Would you please output only the lines from the one containing "[When do you" through the end of the entries below, exactly as written?

───── Available data

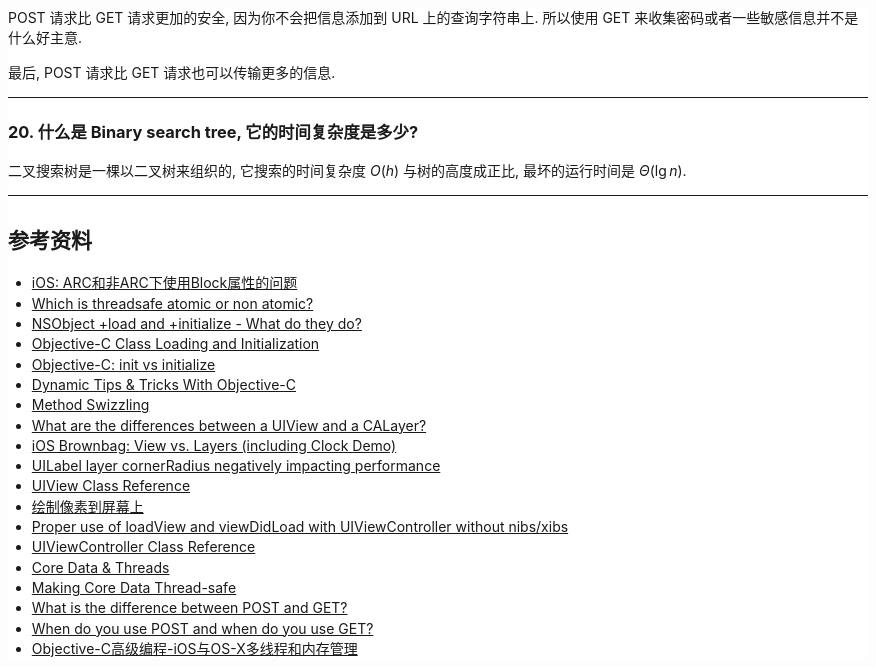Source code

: POST 请求比 GET 请求更加的安全, 因为你不会把信息添加到 URL 上的查询字符串上. 所以使用 GET 来收集密码或者一些敏感信息并不是什么好主意.

最后, POST 请求比 GET 请求也可以传输更多的信息.

----

### 20. 什么是 Binary search tree, 它的时间复杂度是多少?

二叉搜索树是一棵以二叉树来组织的, 它搜索的时间复杂度 $O(h)$ 与树的高度成正比, 最坏的运行时间是 $\Theta(\lg n)$.

----

## 参考资料
* [iOS: ARC和非ARC下使用Block属性的问题](http://www.mgenware.com/blog/?p=1493)
* [Which is threadsafe atomic or non atomic?](http://stackoverflow.com/nquestions/12347236/which-is-threadsafe-atomic-or-non-atomic)
* [NSObject +load and +initialize - What do they do?](http://stackoverflow.com/questions/13326435/nsobject-load-and-initialize-what-do-they-do)
* [Objective-C Class Loading and Initialization](https://www.mikeash.com/pyblog/friday-qa-2009-05-22-objective-c-class-loading-and-initialization.html)
* [Objective-C: init vs initialize](http://stackoverflow.com/questions/6191480/objective-c-init-vs-initialize)
* [Dynamic Tips & Tricks With Objective-C
](http://pilky.me/21/)
* [Method Swizzling](http://nshipster.com/method-swizzling/)
* [What are the differences between a UIView and a CALayer?](http://stackoverflow.com/questions/7826306/what-are-the-differences-between-a-uiview-and-a-calayer)
* [iOS Brownbag: View vs. Layers (including Clock Demo)](http://raptureinvenice.com/ios-brownbag-view-vs-layers-including-clock-demo/)
* [UILabel layer cornerRadius negatively impacting performance](http://stackoverflow.com/questions/4735623/uilabel-layer-cornerradius-negatively-impacting-performance)
* [UIView Class Reference](https://developer.apple.com/library/ios/documentation/UIKit/Reference/UIView_Class/#//apple_ref/occ/instm/UIView/drawRect:)
* [绘制像素到屏幕上](http://objccn.io/issue-3-1/)
* [Proper use of loadView and viewDidLoad with UIViewController without nibs/xibs](http://stackoverflow.com/questions/8876212/proper-use-of-loadview-and-viewdidload-with-uiviewcontroller-without-nibs-xibs)
* [UIViewController Class Reference](https://developer.apple.com/library/ios/documentation/UIKit/Reference/UIViewController_Class/#//apple_ref/occ/instm/UIViewController/loadView)
* [Core Data & Threads](http://stackoverflow.com/questions/14662120/core-data-threads/14662206#14662206)
* [Making Core Data Thread-safe](http://stackoverflow.com/questions/10593735/making-core-data-thread-safe)
* [What is the difference between POST and GET?](http://stackoverflow.com/questions/3477333/what-is-the-difference-between-post-and-get)
* [When do you use POST and when do you use GET?](http://stackoverflow.com/questions/46585/when-do-you-use-post-and-when-do-you-use-get)
* [Objective-C高级编程-iOS与OS-X多线程和内存管理](http://www.amazon.cn/Objective-C%E9%AB%98%E7%BA%A7%E7%BC%96%E7%A8%8B-iOS%E4%B8%8EOS-X%E5%A4%9A%E7%BA%BF%E7%A8%8B%E5%92%8C%E5%86%85%E5%AD%98%E7%AE%A1%E7%90%86-%E5%9D%82%E6%9C%AC%E4%B8%80%E6%A0%91/dp/B00DE60G3S/ref=sr_1_1?ie=UTF8&qid=1430229077&sr=8-1&keywords=objective-c%E9%AB%98%E7%BA%A7%E7%BC%96%E7%A8%8B+ios%E4%B8%8Eos+x%E5%A4%9A%E7%BA%BF%E7%A8%8B%E5%92%8C%E5%86%85%E5%AD%98%E7%AE%A1%E7%90%86)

──────────

| Response for this exercise |
* [When do you use POST and when do you use GET?](http://stackoverflow.com/questions/46585/when-do-you-use-post-and-when-do-you-use-get)
* [Objective-C高级编程-iOS与OS-X多线程和内存管理](http://www.amazon.cn/Objective-C%E9%AB%98%E7%BA%A7%E7%BC%96%E7%A8%8B-iOS%E4%B8%8EOS-X%E5%A4%9A%E7%BA%BF%E7%A8%8B%E5%92%8C%E5%86%85%E5%AD%98%E7%AE%A1%E7%90%86-%E5%9D%82%E6%9C%AC%E4%B8%80%E6%A0%91/dp/B00DE60G3S/ref=sr_1_1?ie=UTF8&qid=1430229077&sr=8-1&keywords=objective-c%E9%AB%98%E7%BA%A7%E7%BC%96%E7%A8%8B+ios%E4%B8%8Eos+x%E5%A4%9A%E7%BA%BF%E7%A8%8B%E5%92%8C%E5%86%85%E5%AD%98%E7%AE%A1%E7%90%86)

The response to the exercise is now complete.